This invention relates to a device made of fibers hollow in the lengthwise direction, for removing waste or noxious material in the blood at high efficiency, and a process of manufacture thereof.
For patients with chronic renal failure, there have been used filter membranes, made of the hollow fibers, in hemo dialyzers; membranes or oxygen suppliers in artificial lungs for exchanging oxygen and carbonic acid gas have been also known.
The prior art, for example as shown in FIG. 1, shows a filter which has a housing 1 containing a plurality of the hollow fiber membranes. The housing has 2 fine holes in walls 3, in which both ends of each membrane are fixed with a potting material made of polyurethane, silicone resin or the like. A blood inlet 4 is provided at one side and a blood outlet 5 at the other side of the housing.
Hemo dialysis is carried out by penetrating the blood of the patient into the hollow fiber membranes 2 through the inlet 4, while the dialyzate is introduced into the housing 1 via an inlet 6, so that undesirable substances in the blood are moved via the membrane wall of the hollow fiber membrane 2 to the side of the dialyzate due to penetration pressure or negative pressure, and removed to the outside through an outlet 7.

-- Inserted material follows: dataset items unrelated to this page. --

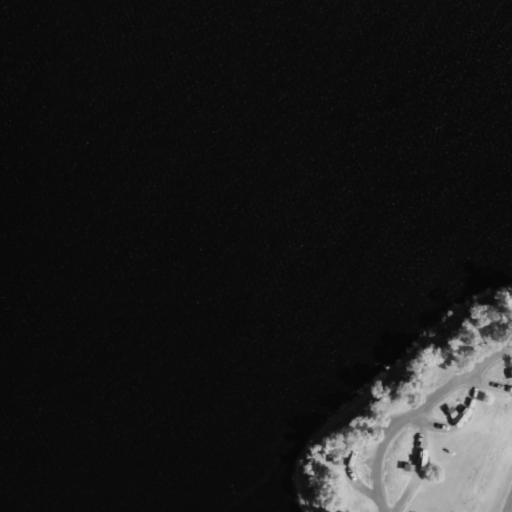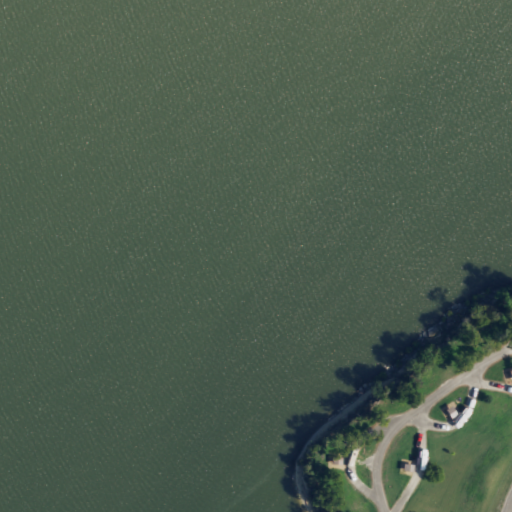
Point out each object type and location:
road: (492, 387)
road: (414, 409)
road: (456, 420)
road: (351, 457)
road: (415, 471)
road: (509, 504)
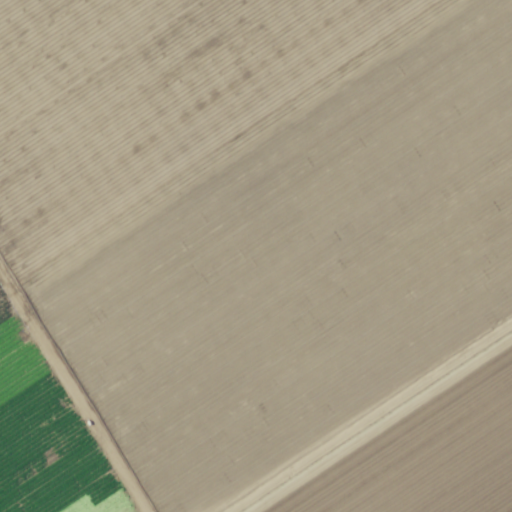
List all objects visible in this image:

The hollow fiber device for removing undesirable substances is in general made according to the following process.
The hollow fibers are stored on polygonal spools to which they are applied from bobbins, and the stored fibers are cut at proper length to make a plurality of bundles. The bundles of the hollow fibers are set in the housing 1, and applied onto their both end portions with a sealing agent, such as polyurethane, and effected with a centrifuge operation (primary centrifugation) so that the end portions are stopped. Subsequently, the potting material such as polyurethane or silicone resin is applied to both ends of the housing 1, and the bundles of fibers are again effected with a centrifuge operation (secondary centrifugation) so that the potting material forming walls 3 is solidified. Then the ends of the hollow fiber bundles are cut transversely according to a required length and made open for blood inlet 4 and outlet 5.
However, in view of the above process, since the fibers are hollow by themselves then when they are cut, the liquid contained therein runs out. Under this condition, if the secondary centrifugation were carried out, the hollow fiber would be made thinner at end portions as shown in FIG. 2 due to the pressure on the potting material of walls 3, accompanying the centrifugal force, or the opening would be deformed as shown in FIG. 2(b), so that it would be difficult for the blood to flow into the hollow fiber 2, and above all blood hemolysis or blood clot could be caused around openings of the hollow fibers, and bubble removal could not be smoothly performed at pliming. Further, since it is not easy for the blood to enter the hollow fiber, the dialytic effect is lowered in a unit dialytic area. Therefore, it is necessary to supply the hollow fibers for heightening the dialytic effect. However, if so, the inlet and outlet must be increased in cross sectional area, resulting in using more of potting agent or making the whole body of the housing heavy in weight. In addition, since the opening of the hollow fiber 2 is deformed in shape as mentioned, the potting material does not perfectly adhere to the outside of the end portions of the fiber so that fine gaps or slits are made and so delamination would easily happen to cause the blood clot or blood stay and lead to a blood leak.
In the prior art, as the membrane wall of the hollow fiber becomes thicker, the above mentioned defects would be remarkable, and prompt resolution has been demanded.